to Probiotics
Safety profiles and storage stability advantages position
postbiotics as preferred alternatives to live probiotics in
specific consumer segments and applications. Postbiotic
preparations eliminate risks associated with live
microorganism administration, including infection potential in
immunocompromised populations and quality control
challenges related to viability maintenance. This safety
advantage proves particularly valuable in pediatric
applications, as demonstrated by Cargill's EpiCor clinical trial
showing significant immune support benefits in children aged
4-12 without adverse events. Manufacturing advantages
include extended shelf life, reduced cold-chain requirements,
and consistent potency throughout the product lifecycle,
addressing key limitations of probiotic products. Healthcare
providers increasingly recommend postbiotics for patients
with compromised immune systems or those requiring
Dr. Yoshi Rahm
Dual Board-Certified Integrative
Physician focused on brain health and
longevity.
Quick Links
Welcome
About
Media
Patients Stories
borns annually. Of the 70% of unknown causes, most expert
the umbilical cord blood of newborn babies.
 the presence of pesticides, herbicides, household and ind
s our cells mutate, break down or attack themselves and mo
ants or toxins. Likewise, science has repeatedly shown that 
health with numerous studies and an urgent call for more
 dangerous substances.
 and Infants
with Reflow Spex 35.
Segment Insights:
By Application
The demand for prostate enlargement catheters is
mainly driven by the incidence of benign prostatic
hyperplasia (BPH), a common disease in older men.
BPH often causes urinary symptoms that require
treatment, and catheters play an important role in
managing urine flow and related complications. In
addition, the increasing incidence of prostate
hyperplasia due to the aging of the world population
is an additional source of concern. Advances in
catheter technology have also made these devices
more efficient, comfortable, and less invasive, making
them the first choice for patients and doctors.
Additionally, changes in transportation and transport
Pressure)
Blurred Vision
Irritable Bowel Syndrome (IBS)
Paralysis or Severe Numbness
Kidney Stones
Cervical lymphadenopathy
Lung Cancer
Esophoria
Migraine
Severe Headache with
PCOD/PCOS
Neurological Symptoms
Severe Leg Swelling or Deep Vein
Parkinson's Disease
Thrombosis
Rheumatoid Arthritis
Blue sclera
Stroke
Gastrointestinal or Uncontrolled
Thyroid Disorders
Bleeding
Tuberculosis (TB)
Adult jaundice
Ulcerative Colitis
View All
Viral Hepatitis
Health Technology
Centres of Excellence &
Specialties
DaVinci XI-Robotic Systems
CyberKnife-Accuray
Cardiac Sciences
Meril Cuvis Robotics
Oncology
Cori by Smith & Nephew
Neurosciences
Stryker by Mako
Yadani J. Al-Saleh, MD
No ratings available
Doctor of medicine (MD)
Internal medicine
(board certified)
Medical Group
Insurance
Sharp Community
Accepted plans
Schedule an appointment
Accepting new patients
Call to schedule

┄┄┄┄┄┄┄┄┄┄┄┄┄┄┄┄┄┄┄┄

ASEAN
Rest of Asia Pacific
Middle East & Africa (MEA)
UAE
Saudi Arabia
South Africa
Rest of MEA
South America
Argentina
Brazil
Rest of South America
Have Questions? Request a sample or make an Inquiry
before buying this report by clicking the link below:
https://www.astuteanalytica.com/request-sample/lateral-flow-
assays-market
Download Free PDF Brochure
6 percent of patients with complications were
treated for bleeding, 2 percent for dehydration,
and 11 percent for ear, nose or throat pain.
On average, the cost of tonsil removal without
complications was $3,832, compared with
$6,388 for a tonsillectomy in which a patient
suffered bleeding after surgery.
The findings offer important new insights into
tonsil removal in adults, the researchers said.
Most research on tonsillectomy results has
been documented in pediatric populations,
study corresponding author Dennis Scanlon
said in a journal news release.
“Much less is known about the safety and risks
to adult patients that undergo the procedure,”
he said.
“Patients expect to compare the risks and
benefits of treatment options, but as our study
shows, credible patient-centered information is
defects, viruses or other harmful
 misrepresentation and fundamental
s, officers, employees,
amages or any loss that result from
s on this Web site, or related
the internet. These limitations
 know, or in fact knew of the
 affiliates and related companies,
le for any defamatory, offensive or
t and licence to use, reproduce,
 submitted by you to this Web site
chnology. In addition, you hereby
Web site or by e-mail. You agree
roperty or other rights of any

┄┄┄┄┄┄┄┄┄┄┄┄┄┄┄┄┄┄┄┄

[What this task involves]:
Taking the listing above as the source, transcribe only the lines starting at the line with "Dr. Yoshi Rahm" and going through the line with "with Reflow Spex 35.", unaltered and with both ends included.

[Answer space]:
Dr. Yoshi Rahm
Dual Board-Certified Integrative
Physician focused on brain health and
longevity.
Quick Links
Welcome
About
Media
Patients Stories
borns annually. Of the 70% of unknown causes, most expert
the umbilical cord blood of newborn babies.
 the presence of pesticides, herbicides, household and ind
s our cells mutate, break down or attack themselves and mo
ants or toxins. Likewise, science has repeatedly shown that 
health with numerous studies and an urgent call for more
 dangerous substances.
 and Infants
with Reflow Spex 35.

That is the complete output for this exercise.